Admissibility of EncroChat evidence is a matter for national courts

The advocate general said EU law does not yet govern whether evidence is admissible in criminal procedures, in effect referring the matter back to German and other national courts to decide.

“The question of whether evidence obtained in breach of domestic or EU law is admissible is governed by laws of the member states,” Ćapeta found.

However, admissibility of evidence must comply with Article 47 of the European Charter of Fundamental Rights, which guarantees the right to a fair trial, and Article 48, which requires that defendants are presumed innocent and have the right to a legal defence.

Germany’s Federal Criminal Police Office, the BKA, began investigating EncroChat encrypted phones after discovering that organised criminals were using the phones in 2018.

The BKA argued that the use of an EncroChat phone was grounds for suspicion of criminal activity, because its encryption capabilities, coupled with its high cost – €1,000 to €2,000 for a six-month contract – meant it was unlikely to be used for legal purposes.

EncroChat users in 122 countries, including 4,600 users in Germany, were impacted by the French interception operation.

Germany’s constitutional court disclosed in a ruling in September that, with five constitutional complaints over EncroChat waiting to be heard, it was as yet unclear whether evidence from EncroChat could be lawfully used to bring prosecutions in Germany.

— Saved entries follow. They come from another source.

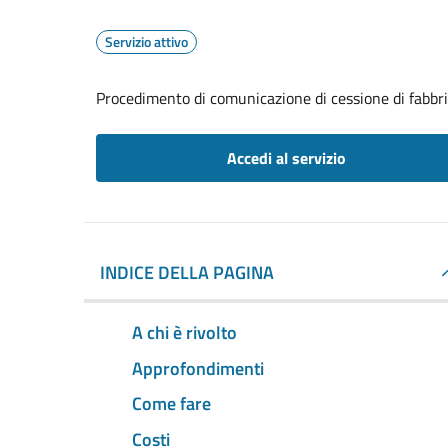
Servizio attivo
Procedimento di comunicazione di cessione di fabbr
Accedi al servizio
INDICE DELLA PAGINA
A chi è rivolto
Approfondimenti
Come fare
Costi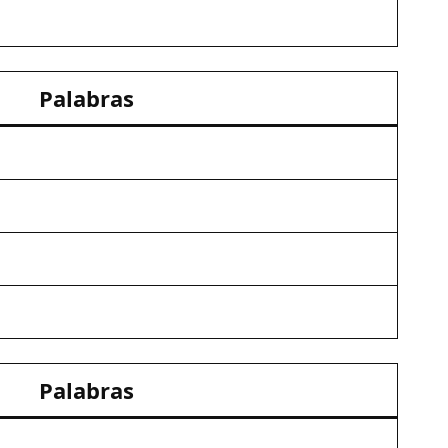
Palabras
Palabras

The impact of the ECJ’s final ruling on hundreds of prosecutions underway in the UK is uncertain because the UK is no longer under the jurisdiction of the ECJ following Brexit.

Summary of questions to the European Court of Justice

Main questions

  • Must an European Investigation Order (EIO) be issued by a judge to obtain evidence if the taking of evidence in a similar domestic case should have been ordered by a judge?
  • What effect would it have if the telecommunications interception carried out extended to all handsets in the territory, and there are no concrete indications that serious criminal offences have been committed by an individual user, in particular if the integrity of the data cannot be verified due to extensive secrecy?
  • To what extent is a data skimming measure from terminal equipment of an internet-based communications service surveillance of telecommunications traffic within the meaning of the EIO Directive, and what information obligations exist for which institutions, if the measure could only be ordered by a judge under national law?

Further questions

  • What is the effect if the measure underlying the data collection would have been inadmissible in a comparable domestic case?
  • If evidence is obtained by an EIO that is contrary to EU law, does a ban on the use of evidence result immediately or to what extent is such a consideration to be taken into account in the context of a balancing decision, especially if the seriousness of the crime is justified by the evaluation of the evidence obtained?